Bel gritou enfurecida e partiu pro ataque, correu pela grama e atingiu tão rápido e com tanta força a barriga de Maria Linda que as duas desabaram no chão, rolaram arrancando grama e terra, desceram a colina e Bel se deu muito mal quando ficou por baixo. O céu trovejou, Bel pouco se importava, só sentia as pancadas no rosto, puxão de cabelo também doía e sua cabeça bateu no chão duro, se odiou profundamente por chorar, mas são coisas que a gente não controla, as lágrimas mancharam o rostinho sujo, chorava mais pela humilhação do que pela dor, embora sentisse o rosto todo moído. As outras meninas puxaram Maria de cima, ela caiu sentada e levantou ensandecida, as outras se afastaram com medo e por conta disso Bel levou um grandíssimo chute no estômago, perdeu ar, retorceu-se no chão e olhou com muito ódio para Maria. Mais um relâmpago e as primeiras gotas de chuva caíram, batendo nas copas das arvores, no pasto verde, espantando pássaros e minúsculos insetos, limpando delicadamente; o rostinho ferido da pequena Belinda Lima Campos.

As três meninas saíram correndo e alguém riu lá longe.

– Bel é uma grande cagalhona!

Belinda tentava ficar de pé, com a mão nas costelas cambaleou até o laguinho. A chuva estava fraca, pouco mais que uma garoa, patos sacudiram as penas e os pescoções, grasnaram e levantaram voo, Bel sorriu, parecia ser a mãe e os filhotinhos. Ela viu seu reflexo na água, e quase chorou. Seu pai avisara que se continuasse brigando ia ficar como os lutadores de MMA as orelhas parecendo mastigadas por um cachorro, depois cuspida e mastigada por um outro, até ficarem daquele jeito. Sua orelha ela não sabia mas o olho tava feio e inchado, sabia que colocariam gelo, limpariam os cortes com mertiolate, do velho que ardia, porque a mãe dizia que o que não arde não vale um tostão furado.

Bel sentou no tronco à beira do lago, era estranho sentar lá sozinha, sem as irmãs nem os pais. A chuva tinha ensopado seus cabelos negros e eles grudavam no rosto. Chorou. O que ia dizer?
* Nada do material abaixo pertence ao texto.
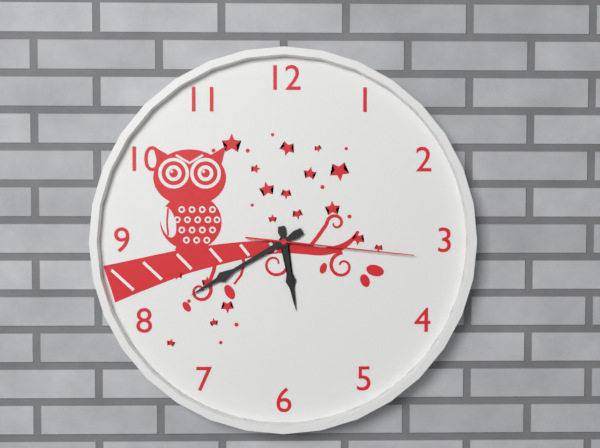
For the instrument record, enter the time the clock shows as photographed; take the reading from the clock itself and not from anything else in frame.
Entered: 5:40:16
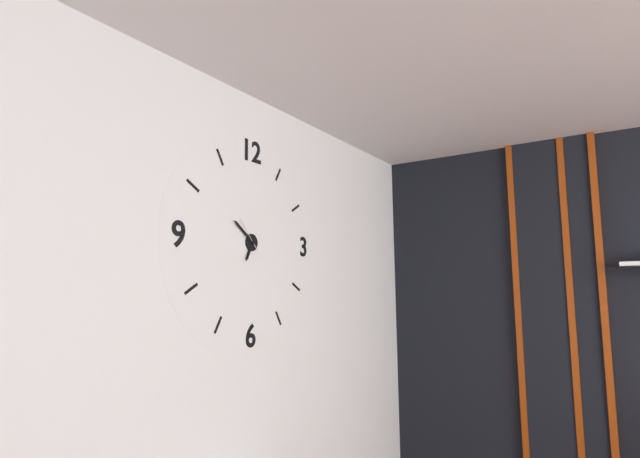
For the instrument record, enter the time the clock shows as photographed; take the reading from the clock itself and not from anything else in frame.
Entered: 6:51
Brigando de novo? Mas xingaram de novo a mãe. Ela tinha tentado, tentava mesmo. Quando provocavam agora ela não caía na arapuca. "Seis filhas?" "Seus pais num tem televisão não?" "Elas devem dormir em gavetas pra caber todas naquela casinha" ela respondia "E você num tem um gato? Ele tem sete vidas pra você tomar conta", ela dizia isso as irmãs riam e elas saíam pela escola. Sem briga, palavra lutando contra palavra, usando a esperteza como dizia Helô. Helô era esperta, era mais velha, por isso era esperta e Bel queria ser como ela. Helô não caía na armadilha de ninguém não senhora. Se viessem brigar com ela, nem dava o gostinho de uma luta, Helô vencia só de olhar. Era a garota de doze anos mais inteligente que Bel conhecia, e não porque era sua irmã não.

Bia também era inteligente, mas do tipo que lia e fazia contas, tinha dez anos. Ela provavelmente nem entraria numa briga, ia sair chorando antes mesmo de começar, e se Bel estivesse por perto a chamaria de chorona mas defenderia a irmã, pulava pra cima das valentonas e rancava os cabelos chumaço por chumaço. Bia diria não ser o certo, briga não resolve as coisas, mas agradeceria, livraria a cara de Bel custasse o que custasse e ainda a ajudaria na lição.